There is a story of a village in a developing country in Africa that experienced a major catastrophe, and the Red Cross provided Western Psychologists to help heal trauma. After a few days, the psychologists were kicked out of the village. The villagers said that their Western methods were not helping. The psychologists were told:
- We heal in community
- We heal through dance
- We heal outside
- We heal together
Your way has us inside a dark room, discussing our issues in isolation, and providing major antidepressants to alleviate the pain. That is not helpful.
Community actualization is about embracing WE over ME. Choosing to have the community help carry the burden so we don’t feel alone. That is another way of dismantling hierarchy, but recognizing someone’s suffering is all our suffering.
Embrace Your Fears: We, Not Me
Sara Surani @sarasurani & I run a workshop about Embracing Your Fears from a place of We, Not Me. We realized that fear…
From Karen Lincoln Michel’s article, Maslow’s hierarchy connected to Blackfoot beliefs, Cultural Perpetuity means “breath of life.”
“We have been given the ancestors’ teachings and the feelings and the spirit. We can do a couple of things with that. We can say that what we know is inadequate and that we’re not Indian enough, and that we don’t know enough about it, or we don’t want to pass it on. And we hold our breath, and our people stop. Or you can nourish that breath. You can breathe in even deeper the knowledge of others and understand it at a deep level and then breathe it forward. That’s the breath of life,” — Cindy Blackstock
Cindy went on to say:
First Nations often consider their actions in terms of the impacts of the “seven generations.” This means that one’s actions are informed by the experience of the past seven generations and by considering the consequences for the seven generations to follow.
Based on this idea, your individual life, the 70–100 years you live, is insignificant. At the same time, you are the crucial link, the breath of life, that chooses what to pass on to future generations, from historical trauma to lessons learned. That makes you so vital to the larger picture. You are one vital block that helps build the cathedral.
I speak about this cathedral effect as would you want to help build a cathedral if you couldn’t see it completed. Nowadays, everyone wants to build their own and see the results in their lifetime.
What if you could build something even more special, being apart of something much bigger than yourself, but you don’t get to see its completion? Would you do it?

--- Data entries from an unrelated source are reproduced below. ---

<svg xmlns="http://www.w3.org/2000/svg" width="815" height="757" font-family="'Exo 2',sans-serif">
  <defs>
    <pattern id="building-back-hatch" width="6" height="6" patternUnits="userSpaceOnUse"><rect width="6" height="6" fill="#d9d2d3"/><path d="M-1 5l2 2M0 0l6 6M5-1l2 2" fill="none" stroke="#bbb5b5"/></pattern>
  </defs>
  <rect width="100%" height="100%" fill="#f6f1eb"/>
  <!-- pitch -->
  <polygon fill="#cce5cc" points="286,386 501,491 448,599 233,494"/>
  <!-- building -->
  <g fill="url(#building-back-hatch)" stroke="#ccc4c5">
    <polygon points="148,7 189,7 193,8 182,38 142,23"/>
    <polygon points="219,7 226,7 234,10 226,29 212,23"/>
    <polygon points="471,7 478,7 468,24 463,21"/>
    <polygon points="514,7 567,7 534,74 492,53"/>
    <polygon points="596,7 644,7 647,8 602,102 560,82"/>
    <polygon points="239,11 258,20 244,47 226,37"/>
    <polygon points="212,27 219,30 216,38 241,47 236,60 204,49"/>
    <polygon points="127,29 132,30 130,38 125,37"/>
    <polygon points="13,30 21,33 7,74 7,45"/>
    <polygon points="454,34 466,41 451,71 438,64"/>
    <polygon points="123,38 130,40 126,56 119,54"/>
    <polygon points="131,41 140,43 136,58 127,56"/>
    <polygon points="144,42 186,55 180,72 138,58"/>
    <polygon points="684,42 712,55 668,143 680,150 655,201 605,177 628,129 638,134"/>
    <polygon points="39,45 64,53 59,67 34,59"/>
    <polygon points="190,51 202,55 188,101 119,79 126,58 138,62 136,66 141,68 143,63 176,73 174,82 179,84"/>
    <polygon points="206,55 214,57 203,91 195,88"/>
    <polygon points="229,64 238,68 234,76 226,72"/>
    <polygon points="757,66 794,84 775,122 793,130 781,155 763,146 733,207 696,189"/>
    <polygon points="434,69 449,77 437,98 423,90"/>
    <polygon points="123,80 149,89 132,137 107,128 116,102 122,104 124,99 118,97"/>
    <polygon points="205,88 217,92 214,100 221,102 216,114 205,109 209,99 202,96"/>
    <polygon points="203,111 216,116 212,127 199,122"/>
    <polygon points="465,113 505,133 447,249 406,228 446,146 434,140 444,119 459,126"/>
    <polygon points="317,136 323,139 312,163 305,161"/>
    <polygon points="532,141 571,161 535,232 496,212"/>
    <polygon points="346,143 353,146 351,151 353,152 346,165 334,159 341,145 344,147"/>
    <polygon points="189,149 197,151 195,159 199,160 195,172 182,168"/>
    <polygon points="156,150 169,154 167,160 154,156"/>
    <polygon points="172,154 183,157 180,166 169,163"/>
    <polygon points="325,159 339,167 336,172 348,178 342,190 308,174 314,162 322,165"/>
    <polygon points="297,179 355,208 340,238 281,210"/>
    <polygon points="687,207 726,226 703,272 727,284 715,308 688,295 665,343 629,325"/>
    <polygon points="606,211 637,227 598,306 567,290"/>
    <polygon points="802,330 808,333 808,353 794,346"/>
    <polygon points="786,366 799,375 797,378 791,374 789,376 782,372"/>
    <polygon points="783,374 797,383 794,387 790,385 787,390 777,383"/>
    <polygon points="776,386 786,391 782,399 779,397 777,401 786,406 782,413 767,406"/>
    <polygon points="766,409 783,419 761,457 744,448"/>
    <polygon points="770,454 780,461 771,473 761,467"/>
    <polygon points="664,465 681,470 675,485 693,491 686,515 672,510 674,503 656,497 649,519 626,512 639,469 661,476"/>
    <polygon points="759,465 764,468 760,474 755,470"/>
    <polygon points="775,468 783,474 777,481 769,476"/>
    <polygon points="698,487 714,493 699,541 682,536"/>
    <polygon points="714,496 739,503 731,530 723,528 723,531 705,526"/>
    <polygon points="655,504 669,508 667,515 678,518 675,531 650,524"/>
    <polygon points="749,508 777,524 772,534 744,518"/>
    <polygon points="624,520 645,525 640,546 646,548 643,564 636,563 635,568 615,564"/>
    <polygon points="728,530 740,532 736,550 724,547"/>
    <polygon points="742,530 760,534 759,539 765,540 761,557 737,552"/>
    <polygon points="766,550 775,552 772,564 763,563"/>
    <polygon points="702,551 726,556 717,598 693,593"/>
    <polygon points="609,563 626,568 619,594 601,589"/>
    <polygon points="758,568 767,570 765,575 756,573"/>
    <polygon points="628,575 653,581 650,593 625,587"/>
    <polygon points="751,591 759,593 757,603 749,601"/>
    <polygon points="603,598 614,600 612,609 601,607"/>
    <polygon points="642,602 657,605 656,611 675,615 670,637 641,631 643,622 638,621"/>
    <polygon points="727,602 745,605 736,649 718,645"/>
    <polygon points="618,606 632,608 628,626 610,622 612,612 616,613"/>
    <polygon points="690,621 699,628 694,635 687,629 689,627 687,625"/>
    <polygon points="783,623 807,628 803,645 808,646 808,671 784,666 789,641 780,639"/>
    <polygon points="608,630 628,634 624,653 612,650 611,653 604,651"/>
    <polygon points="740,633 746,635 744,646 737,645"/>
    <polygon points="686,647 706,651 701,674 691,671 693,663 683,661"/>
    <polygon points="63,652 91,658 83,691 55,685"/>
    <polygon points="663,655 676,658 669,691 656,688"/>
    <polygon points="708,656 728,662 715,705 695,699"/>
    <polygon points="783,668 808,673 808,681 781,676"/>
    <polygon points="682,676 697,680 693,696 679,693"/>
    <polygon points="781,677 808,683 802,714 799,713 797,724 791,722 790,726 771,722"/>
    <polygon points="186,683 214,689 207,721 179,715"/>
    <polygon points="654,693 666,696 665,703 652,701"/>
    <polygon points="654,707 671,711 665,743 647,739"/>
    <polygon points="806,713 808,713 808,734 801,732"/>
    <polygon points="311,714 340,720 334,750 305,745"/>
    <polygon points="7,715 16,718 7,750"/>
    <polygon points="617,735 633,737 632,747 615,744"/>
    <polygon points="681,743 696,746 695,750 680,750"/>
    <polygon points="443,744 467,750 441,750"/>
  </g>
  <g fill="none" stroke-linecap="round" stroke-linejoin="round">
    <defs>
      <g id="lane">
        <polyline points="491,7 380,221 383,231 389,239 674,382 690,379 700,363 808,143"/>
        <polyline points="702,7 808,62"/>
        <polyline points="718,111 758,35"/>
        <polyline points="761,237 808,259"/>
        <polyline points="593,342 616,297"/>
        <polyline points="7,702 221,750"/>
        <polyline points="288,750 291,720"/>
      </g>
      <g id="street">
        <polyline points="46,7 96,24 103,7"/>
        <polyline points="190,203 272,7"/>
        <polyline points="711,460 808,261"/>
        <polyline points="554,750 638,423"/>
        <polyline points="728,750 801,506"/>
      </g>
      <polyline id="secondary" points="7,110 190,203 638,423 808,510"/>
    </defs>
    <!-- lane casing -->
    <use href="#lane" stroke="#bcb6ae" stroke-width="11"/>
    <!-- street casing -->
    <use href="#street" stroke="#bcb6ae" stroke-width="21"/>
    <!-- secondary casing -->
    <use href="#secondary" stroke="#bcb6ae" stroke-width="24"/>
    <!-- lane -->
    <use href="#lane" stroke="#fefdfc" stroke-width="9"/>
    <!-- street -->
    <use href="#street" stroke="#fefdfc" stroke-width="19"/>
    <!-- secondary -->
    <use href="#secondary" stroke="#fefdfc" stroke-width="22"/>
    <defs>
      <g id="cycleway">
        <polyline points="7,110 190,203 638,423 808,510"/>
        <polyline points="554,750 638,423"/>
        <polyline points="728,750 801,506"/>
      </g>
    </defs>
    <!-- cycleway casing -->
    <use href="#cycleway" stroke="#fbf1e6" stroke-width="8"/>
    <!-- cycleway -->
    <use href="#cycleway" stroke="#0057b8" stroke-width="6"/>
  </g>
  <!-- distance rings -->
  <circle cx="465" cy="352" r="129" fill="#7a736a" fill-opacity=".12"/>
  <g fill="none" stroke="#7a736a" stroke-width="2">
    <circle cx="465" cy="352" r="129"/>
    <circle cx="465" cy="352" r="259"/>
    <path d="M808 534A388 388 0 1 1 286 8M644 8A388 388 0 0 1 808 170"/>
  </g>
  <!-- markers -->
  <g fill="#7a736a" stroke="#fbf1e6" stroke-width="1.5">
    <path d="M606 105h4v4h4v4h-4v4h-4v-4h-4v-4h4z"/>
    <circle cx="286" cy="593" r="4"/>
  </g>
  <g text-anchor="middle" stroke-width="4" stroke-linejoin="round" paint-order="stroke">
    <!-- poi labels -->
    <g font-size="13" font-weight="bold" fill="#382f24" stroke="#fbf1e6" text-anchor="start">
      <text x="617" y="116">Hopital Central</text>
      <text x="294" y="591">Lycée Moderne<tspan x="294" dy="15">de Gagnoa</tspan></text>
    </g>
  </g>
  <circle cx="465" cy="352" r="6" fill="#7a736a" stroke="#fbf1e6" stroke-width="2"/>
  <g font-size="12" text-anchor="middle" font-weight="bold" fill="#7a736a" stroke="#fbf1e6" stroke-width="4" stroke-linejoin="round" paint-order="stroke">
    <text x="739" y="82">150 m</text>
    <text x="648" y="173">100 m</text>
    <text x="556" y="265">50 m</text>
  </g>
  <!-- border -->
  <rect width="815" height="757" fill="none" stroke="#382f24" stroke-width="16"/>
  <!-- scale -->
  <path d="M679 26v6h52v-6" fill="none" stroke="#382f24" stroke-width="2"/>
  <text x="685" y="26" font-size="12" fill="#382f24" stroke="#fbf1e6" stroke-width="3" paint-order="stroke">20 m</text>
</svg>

Positive Psychology's main motto is “other people matter.”
Improv's main goal is to “make your partner look great.” That is why their play is Yes And…instead of No…But.
We have significant issues to solve in the next two decades. From climate change to out-of-control gun violence to mending our current political divide. Hierarchies are designed to keep us apart from having the difficult conversations necessary to start to heal the division between us.
When we come from a place of play and de-platform a unitary/singular form of success, we can break down the egoic outer self and instead, connect with each other’s inner child.
We are so scared of failing that we don’t even try right now. Ironically, we need to be failing more and choosing to quit less.
We must recognize that we have been dealing with a collective trauma, especially these last few years.
The essence of trauma is fragmentation. Where there is rupture, the impact on trauma is avoidance. That is what is happening now, as we avoid one another. To repair this, we must be fully present. We must be willing to try, fail, experiment, and simply play.
We are just like those soldiers on that Christmas battlefield. We want to connect. We want this battle to be over. We want a different scenario to exist, but we don’t have any clue how to get out of the muck to get there.
But all it takes is one person… one person looking for attunement through play, and whoever responds to this in kind. That is when we begin to dismantle the hierarchy concept because we are no longer trying to win.
We are finally willing to put down our weapons of divisiveness and hierarchy because we recognize we are the same.